La vitesse est une arme de guerre. Les courses de vitesse la font paraître en son vrai jour. Le plus rapide est vainqueur par convention, comme il le serait selon la nature toutes les fois qu’il s’agit de se saisir d’une chose désirée, et en somme de l’enlever avant que d’autres y puissent mettre la main. Mais s’il ne s’agit point de dérober, la vitesse ne sert point. Le bien commun n’en est pas augmenté. Bien plutôt, il en est diminué, car la vitesse suppose une dépense qui ne se retrouve point dans le résultat.

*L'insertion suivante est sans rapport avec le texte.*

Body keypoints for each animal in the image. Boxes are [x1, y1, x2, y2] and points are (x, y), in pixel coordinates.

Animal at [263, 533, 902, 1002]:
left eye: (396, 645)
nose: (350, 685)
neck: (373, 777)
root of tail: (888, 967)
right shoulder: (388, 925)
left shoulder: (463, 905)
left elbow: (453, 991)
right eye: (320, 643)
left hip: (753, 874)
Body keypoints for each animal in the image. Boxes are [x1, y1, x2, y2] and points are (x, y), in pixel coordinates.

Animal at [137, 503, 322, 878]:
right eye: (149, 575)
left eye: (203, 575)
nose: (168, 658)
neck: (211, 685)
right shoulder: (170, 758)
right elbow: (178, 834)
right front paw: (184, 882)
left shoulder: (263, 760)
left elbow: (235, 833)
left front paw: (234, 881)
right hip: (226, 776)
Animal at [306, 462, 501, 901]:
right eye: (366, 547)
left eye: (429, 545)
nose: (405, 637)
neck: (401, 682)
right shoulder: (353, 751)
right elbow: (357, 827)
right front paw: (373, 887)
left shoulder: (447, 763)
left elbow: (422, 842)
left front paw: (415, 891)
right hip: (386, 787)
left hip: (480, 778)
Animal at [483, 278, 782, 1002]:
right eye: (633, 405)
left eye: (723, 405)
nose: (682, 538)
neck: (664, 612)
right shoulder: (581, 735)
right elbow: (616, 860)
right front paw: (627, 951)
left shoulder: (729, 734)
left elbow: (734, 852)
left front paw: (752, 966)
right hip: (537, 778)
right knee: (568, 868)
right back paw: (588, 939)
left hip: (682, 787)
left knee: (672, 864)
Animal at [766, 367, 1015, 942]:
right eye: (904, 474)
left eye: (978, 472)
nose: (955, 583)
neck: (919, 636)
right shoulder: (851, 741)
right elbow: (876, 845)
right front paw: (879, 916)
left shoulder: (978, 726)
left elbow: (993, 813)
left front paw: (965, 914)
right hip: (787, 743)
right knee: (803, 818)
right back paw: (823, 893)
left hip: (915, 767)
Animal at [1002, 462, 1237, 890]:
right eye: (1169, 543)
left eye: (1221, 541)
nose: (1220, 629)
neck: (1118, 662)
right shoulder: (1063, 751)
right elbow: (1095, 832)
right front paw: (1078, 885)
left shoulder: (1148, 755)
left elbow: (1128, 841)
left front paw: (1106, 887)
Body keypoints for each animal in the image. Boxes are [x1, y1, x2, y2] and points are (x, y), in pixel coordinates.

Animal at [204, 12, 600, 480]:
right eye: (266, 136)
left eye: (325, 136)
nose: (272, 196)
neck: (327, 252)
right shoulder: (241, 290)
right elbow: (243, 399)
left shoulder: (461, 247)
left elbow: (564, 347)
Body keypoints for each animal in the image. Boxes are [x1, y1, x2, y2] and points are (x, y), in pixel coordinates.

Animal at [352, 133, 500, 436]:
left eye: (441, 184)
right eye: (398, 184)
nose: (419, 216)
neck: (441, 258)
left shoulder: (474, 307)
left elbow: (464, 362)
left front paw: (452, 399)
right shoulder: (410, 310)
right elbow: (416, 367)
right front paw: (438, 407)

Une maison est une bonne chose, dont tous profitent ; mais il n’importe point qu’elle soit faite vite ; et au contraire si on la fait vite elle coûte bien plus. Communiquer une grande vitesse à ces lourdes pierres, à ces poutres de fer, c’est du travail perdu ; quand les matériaux sont en place, la vitesse ne s’y retrouve plus. Il est donc sage d’élever lentement la pierre, il est sage de la transporter à petite vitesse par les canaux ; il est fou de l’amener par train rapide. L’avantage commun est que l’on s’y prenne assez tôt pour choisir les moyens les plus lents. Seulement il se peut que l’avantage d’un entrepreneur soit d’arriver avant les autres, de pouvoir vendre ou louer avant les autres. Le travail à grande vitesse est toujours une guerre dont nous payons les frais.
L’avion n’est qu’un moyen de guerre, même dans la paix. Par ce moyen j’arrive avant le concurrent pour conclure une affaire ; ou bien j’expédie des marchandises qui seront sur le marché avant les siennes. On dira que je gagne sur le temps du voyage, qui est du temps perdu ; mais je ne vois pas pourquoi le temps du voyage serait temps perdu ; on peut écrire en voyage, réfléchir, combiner tout en roulant ; si on ne le fait point, c’est que l’on veut prendre ce temps pour se reposer. Dans le prix de la vitesse il faut compter aussi le temps du repos diminué ; l’allure accélérée des affaires produit un genre de fatigue qui veut ensuite un long repos. Nous n’y gagnons rien, et même vraisemblablement nous y perdons ; car il vaut mieux se reposer avant la fatigue ; c’est ménager ses forces ; c’est donner le plus grand travail au total, et le meilleur.
La guerre proprement dite est un jeu de vitesse, vitesse des transports, des marches, des attaques; vitesse des travaux, comme retranchements et ponts; vitesse des projectiles. Mais aussi la guerre n’est qu’un art de détruire. Au rebours l’agriculture, qui est le modèle des travaux utiles, et la meilleure source de richesse, l’agriculture ne va point vite ; elle est réglée par les saisons. Ce n’est que contre le feu ou l’eau qu’il faut quelquefois aller vite, et c’est encore une sorte de guerre ; ce n’est plus produire, c’est sauver ce qui est produit. Et il est clair que les lents travaux de la prudence sont ici bien plus avantageux que la lutte à toute vitesse.
Toutes les compagnies de transport se ruinent par la vitesse. je vois que l’on songe à construire des bateaux qui traverseront l’Atlantique en trois jours et même en deux. Ce n’est qu’une question d’argent. Et la compagnie qui arrivera ici la première gagnera au commencement ; mais quand elles travailleront toutes à cette vitesse folle, on en verra les effets ; de plus en plus travail à perte et subvention de l’État. Nous en serons plus pauvres ; car nous aurons toujours les mêmes choses, mais nous devrons les payer de plus de travail.
L’idée fausse, ici, c’est que si l’on va plus vite on a plus de produits, et qu’ainsi le rapport entre le travail et le produit est toujours le même. Or n’importe quel physicien vous prouvera qu’il n’en est rien. Si l’on veut aller deux fois plus vite, ce n’est pas travail double qu’il faut, mais quatre fois plus de travail ; et, pour aller quatre fois plus vite, seize fois plus de travail ; ce rapport est théorique ; comptez que, dans le fait, la vitesse est encore plus ruineuse qu’il ne paraît ici, notamment par l’usure. En sorte que, par les trains rapides, les paquebots de luxe, les avions et la télégraphie sans fil, nous travaillons à perte vraisemblablement. Ce que je dis ici est très obscur, je le sais. Il est clair que si l’énergie humaine dépensée ne trouvait pas dans les produits de quoi se refaire, il faudrait mourir, et nous vivons. Mais l’économie humaine repose sur d’immenses provisions ; et il se peut que nous usions nos provisions sans les remplacer, ce qui est se ruiner. Qui fera ces comptes?